The idea for this play was first hatched in June of 2010. It was summer in Greencastle and with no cable TV and no air-conditioning my roommate and I found the time for many heated, interesting discussions. My roommate was a particularly enterprising individual; his goal was to start a business on the town square, open a convenience store that would tap into Greencastle’s largest market: the DePauw students. Greencastle is a veritable ghost town in the summer. The discussions with my roommate often centered on the topic of this abandonment Greencastle undergoes every May of every year, and the subsequent toll it takes on the local economy. My roommate, as an entrepreneur, had much to say about the trials and woes the presence of a large corporation like Wal-Mart affected on the small businesses in Greencastle: how Wal-Mart killed competition, how Wal-Mart made it nearly impossible for the small-business owner to profit. We bemoaned materialism. We didn’t have air conditioning, and the draught of 2010 was about to roll through with the onset of July (we eventually got the AC fixed). We both did not own a means of transportation other than one bicycle between the two of us.
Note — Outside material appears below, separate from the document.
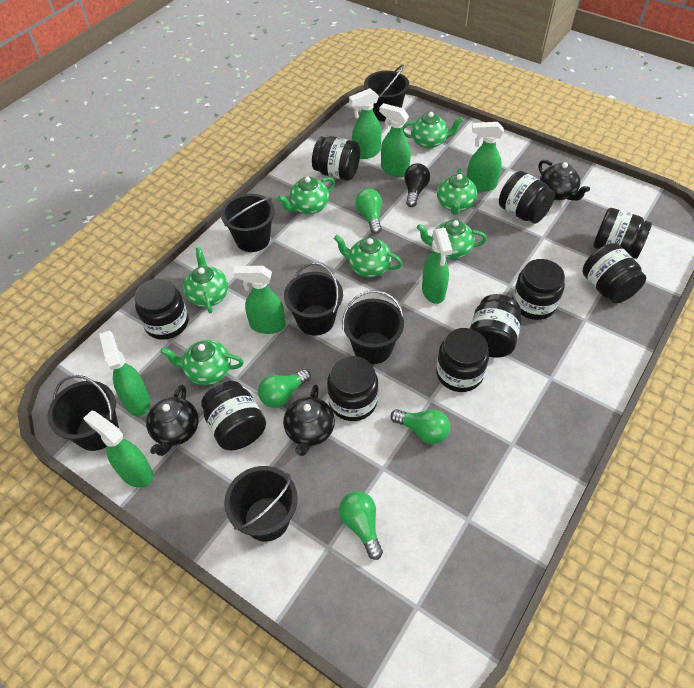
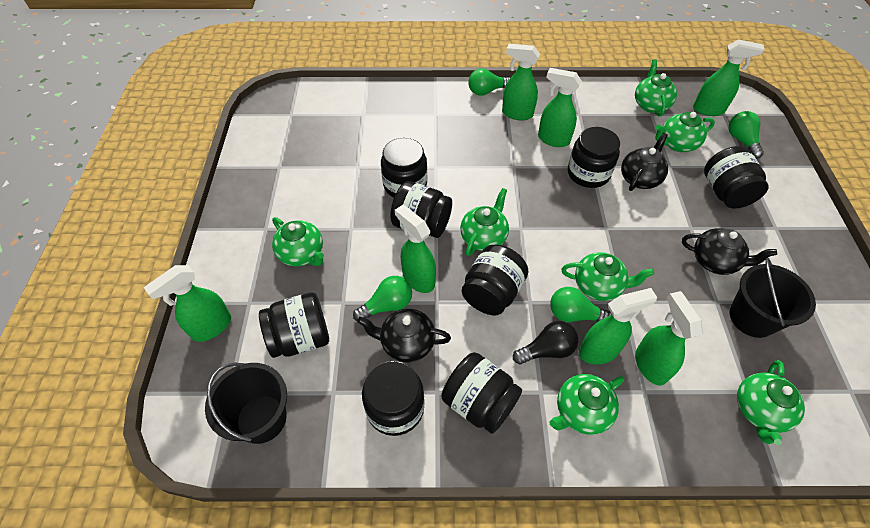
black bucket: 6 -> 2
black jar: 10 -> 8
We didn’t have cable TV; to us the excesses and the evils of materialism seemed to lie far off on Wall Street, or at least as far away as SR 240. “Should call a bomb threat into Wal-Mart on Black Friday,” my roommate said. “Really take a chunk out of their sales, you know?” At the time, this sounded like a great idea. But as we belong in the category of “educated but theoretical” men, my roommate and I never did manage to make that phone call. Thus a play was born. I will spend a few pages explaining the genesis of How To Blow Up A Wal-Mart Without Getting Caught and Without Blowing it Up, and my writing process, which will lead me into the various influences I drew upon and the esthetic choices I made to build this play.